> PROBLEM STATEMENT
Retype the data from the line with "Count the number of slices in the pie." up to and including the line with "What is the average value?", leaving the pictures out.

*** Opening RAW DATA ***

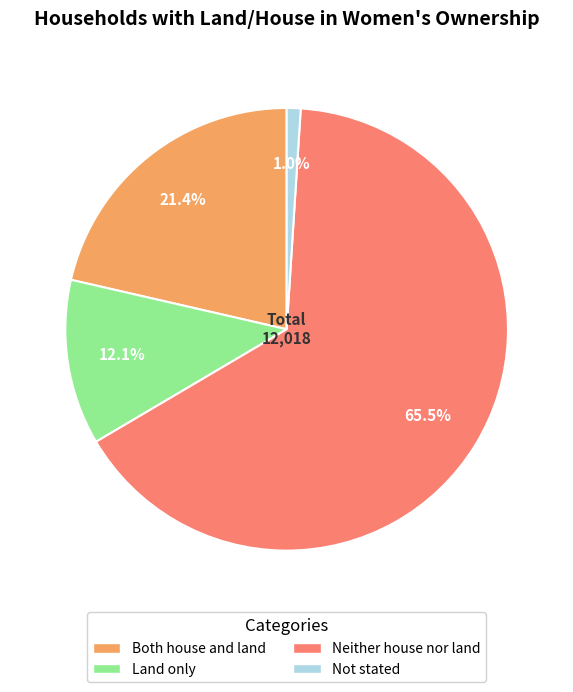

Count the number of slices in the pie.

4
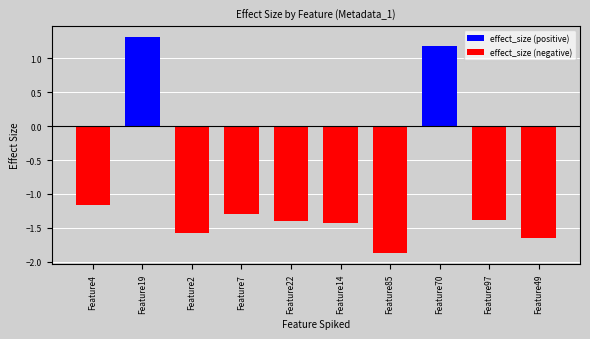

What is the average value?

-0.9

*** Closing RAW DATA ***
*** Opening RAW DATA ***

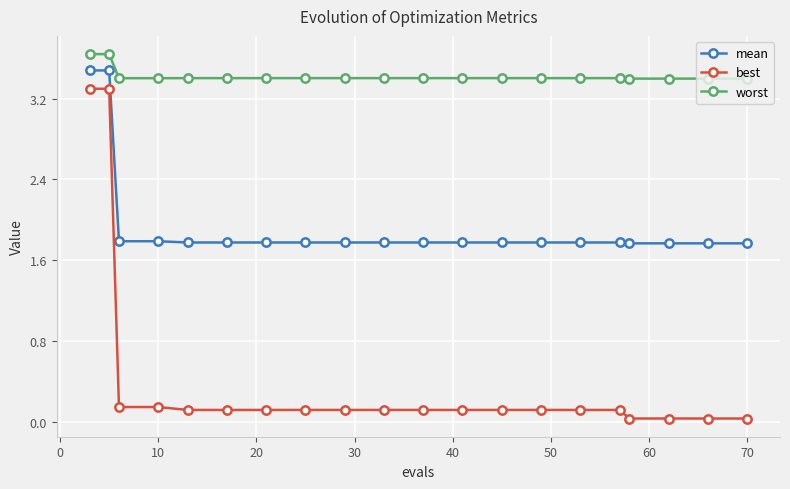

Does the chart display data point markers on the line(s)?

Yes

*** Closing RAW DATA ***

> ANSWER FOR THIS EXERCISE
Count the number of slices in the pie.

4

What is the average value?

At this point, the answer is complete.